Engie is the renamed GDF Suez, the utility formed in 2008 from the merger of the state-owned Gaz de France and Franco-Belgian Suez. Suez's water assets were separated into a new listed company, Suez Environnement, as part of the deal and Engie retains a 32.4 percent stake. The arrangement followed months of wrangling to arrive at a structure that appeased both investors and regulators.
Now Engie CEO Isabelle Kocher is considering buying out the remainder and bringing everything back together again, French news outlet BFM has reported. It would be ambitious but financially achievable. The 67.6 percent of Suez that Engie doesn’t own was worth 5.1 billion euros ($5.3 billion) on Monday. Add a small premium and the take-out price could nudge 6 billion euros. This could be funded by gearing up the combined entity, which would have net debt to Ebitda of about 3 times, against Engie’s predicted 2.3 times for the year-end. That would exceed Engie's leverage target of 2.5 times. But a disposal of Suez's waste business, or a small equity placement, would alleviate the strain.

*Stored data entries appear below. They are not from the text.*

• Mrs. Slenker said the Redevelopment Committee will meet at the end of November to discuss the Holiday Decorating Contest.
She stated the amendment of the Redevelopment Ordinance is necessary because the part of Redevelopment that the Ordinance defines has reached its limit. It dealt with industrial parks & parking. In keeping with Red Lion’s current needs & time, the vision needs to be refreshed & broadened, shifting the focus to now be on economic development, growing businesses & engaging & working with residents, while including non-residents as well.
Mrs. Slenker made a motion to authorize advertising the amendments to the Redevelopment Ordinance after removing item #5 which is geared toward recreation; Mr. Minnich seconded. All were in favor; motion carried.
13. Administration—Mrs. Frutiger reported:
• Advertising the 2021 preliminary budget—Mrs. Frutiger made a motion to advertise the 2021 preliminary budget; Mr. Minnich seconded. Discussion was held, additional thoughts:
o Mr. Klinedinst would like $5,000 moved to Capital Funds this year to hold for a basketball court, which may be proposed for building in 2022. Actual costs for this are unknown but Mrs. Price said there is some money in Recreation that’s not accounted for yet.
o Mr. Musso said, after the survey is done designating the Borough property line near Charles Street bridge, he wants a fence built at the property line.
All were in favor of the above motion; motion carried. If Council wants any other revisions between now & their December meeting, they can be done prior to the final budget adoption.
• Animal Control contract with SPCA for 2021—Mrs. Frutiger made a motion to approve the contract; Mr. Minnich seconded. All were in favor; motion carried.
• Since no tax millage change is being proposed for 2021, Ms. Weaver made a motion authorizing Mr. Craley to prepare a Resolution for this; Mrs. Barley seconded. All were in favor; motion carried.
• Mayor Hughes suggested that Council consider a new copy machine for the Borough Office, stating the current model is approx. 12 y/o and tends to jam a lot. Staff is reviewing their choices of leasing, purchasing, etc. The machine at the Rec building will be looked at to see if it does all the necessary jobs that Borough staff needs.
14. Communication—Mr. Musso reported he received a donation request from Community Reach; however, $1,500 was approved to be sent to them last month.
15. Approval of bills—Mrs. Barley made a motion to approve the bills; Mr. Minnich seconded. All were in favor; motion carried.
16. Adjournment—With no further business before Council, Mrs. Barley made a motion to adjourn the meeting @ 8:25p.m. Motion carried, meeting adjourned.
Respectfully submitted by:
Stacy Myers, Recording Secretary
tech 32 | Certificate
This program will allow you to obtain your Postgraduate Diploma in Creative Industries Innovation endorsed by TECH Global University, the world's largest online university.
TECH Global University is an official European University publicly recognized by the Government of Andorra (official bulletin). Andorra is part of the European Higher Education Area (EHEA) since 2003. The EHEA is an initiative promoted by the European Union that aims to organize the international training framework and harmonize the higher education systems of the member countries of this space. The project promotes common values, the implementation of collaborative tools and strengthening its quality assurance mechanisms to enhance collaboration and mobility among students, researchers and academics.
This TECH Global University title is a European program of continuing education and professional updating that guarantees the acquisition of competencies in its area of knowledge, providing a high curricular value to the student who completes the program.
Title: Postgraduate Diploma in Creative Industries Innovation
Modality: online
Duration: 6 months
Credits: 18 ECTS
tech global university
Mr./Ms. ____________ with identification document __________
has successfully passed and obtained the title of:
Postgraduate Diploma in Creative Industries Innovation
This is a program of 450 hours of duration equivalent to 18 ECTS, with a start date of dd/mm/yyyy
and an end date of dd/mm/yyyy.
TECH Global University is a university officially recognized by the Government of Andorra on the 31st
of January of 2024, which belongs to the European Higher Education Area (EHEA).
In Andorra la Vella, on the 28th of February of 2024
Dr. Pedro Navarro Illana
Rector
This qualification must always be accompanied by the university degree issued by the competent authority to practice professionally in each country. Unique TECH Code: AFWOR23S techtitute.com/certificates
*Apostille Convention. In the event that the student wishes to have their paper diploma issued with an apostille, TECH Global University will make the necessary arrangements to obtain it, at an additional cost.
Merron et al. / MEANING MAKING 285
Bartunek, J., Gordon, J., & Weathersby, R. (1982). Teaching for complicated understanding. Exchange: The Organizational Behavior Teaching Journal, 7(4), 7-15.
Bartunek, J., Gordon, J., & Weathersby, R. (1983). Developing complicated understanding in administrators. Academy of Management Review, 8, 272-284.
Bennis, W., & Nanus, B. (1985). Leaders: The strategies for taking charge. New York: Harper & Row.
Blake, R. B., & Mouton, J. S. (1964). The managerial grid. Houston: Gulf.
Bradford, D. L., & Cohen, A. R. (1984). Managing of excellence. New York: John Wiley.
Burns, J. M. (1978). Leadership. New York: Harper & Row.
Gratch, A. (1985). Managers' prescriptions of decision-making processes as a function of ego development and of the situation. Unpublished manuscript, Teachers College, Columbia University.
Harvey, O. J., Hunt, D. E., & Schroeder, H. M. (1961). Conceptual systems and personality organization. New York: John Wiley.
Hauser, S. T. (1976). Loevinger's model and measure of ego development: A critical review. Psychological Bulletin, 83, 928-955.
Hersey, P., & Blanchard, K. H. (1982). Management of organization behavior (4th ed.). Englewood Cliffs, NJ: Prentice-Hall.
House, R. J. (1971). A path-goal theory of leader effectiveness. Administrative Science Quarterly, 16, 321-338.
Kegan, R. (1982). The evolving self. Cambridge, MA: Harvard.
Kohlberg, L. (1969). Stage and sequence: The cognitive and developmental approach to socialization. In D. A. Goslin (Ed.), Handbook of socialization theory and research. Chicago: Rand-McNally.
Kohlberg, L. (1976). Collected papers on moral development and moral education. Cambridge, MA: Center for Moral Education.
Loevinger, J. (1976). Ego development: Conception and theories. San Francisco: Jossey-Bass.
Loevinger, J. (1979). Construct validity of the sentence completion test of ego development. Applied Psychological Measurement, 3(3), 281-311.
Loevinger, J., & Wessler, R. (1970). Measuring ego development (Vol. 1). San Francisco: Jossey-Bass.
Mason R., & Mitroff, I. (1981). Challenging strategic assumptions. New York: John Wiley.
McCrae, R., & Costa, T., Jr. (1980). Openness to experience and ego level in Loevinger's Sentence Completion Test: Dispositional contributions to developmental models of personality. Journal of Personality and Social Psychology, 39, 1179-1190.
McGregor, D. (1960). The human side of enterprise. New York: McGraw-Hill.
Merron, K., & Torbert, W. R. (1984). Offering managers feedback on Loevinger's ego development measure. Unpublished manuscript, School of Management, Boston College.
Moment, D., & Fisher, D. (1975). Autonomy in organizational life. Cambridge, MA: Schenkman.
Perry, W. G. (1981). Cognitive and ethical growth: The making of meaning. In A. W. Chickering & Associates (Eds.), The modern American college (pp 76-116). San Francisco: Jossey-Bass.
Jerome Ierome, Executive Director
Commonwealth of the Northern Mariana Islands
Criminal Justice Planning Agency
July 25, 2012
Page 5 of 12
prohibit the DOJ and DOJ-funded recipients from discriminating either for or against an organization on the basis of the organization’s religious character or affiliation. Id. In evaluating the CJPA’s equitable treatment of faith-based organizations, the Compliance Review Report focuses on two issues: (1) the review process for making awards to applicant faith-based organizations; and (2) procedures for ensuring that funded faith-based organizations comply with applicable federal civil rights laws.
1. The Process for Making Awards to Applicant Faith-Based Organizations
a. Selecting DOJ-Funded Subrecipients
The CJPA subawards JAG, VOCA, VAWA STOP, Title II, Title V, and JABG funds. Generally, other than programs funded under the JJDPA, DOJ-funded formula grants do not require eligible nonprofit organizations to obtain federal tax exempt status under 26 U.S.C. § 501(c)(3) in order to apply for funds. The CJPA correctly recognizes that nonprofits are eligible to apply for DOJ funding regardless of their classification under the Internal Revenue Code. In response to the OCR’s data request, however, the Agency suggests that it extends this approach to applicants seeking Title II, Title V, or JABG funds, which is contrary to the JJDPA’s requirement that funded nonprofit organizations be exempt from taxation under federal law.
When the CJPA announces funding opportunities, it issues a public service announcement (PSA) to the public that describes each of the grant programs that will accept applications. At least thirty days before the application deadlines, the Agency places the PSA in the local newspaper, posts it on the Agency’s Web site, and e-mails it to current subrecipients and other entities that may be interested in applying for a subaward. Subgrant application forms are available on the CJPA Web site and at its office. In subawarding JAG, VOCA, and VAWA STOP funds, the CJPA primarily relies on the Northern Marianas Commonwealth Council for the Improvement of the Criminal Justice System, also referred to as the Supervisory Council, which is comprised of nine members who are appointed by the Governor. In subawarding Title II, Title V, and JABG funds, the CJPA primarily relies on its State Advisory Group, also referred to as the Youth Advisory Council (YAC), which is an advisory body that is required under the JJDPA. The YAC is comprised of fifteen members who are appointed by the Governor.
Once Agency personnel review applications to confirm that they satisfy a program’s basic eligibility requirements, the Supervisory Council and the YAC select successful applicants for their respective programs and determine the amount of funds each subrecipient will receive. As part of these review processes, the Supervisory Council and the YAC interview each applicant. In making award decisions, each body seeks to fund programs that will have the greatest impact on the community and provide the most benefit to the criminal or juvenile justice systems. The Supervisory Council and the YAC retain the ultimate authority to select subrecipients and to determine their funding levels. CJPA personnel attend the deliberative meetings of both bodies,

The question is the industrial rationale. Energy and water are different businesses. But the management skills in running them are comparable: capital expenditure efficiency and customer service are paramount. Since Suez split in 2008, new technology may have created scope for synergies in metering and billing. That would be on top of general network management efficiencies.
It’s not certain how big these financial benefits would be. Plus there would be costs. The two companies have distinct strategies and cultures. A buyout would involve one-off costs followed by a tail of disruption. What’s more, a high price may be needed to secure Suez’s approval. Suez could examine alternative transactions, such as a previously discussed tie-up with Veolia Environnement SA, as analysts at Raymond James note.
Engie is 33 percent owned by the French state, while Suez is fully privatized and may balk at coming back under government influence through a deal. The potential for political complications gives Kocher a reason to move sooner rather than get stuck in the crowded in-tray of a new government after next year's presidential election.
If Engie had never had to sell down Suez and still owned 100 percent, would the benefits of the combination be so small that investors would be pushing for a break up to reap the advantage of more focus? Probably not. But with Suez shares inching up on the expectation of an offer, Kocher still needs to prove that returning to full ownership is worth the cost and disruption.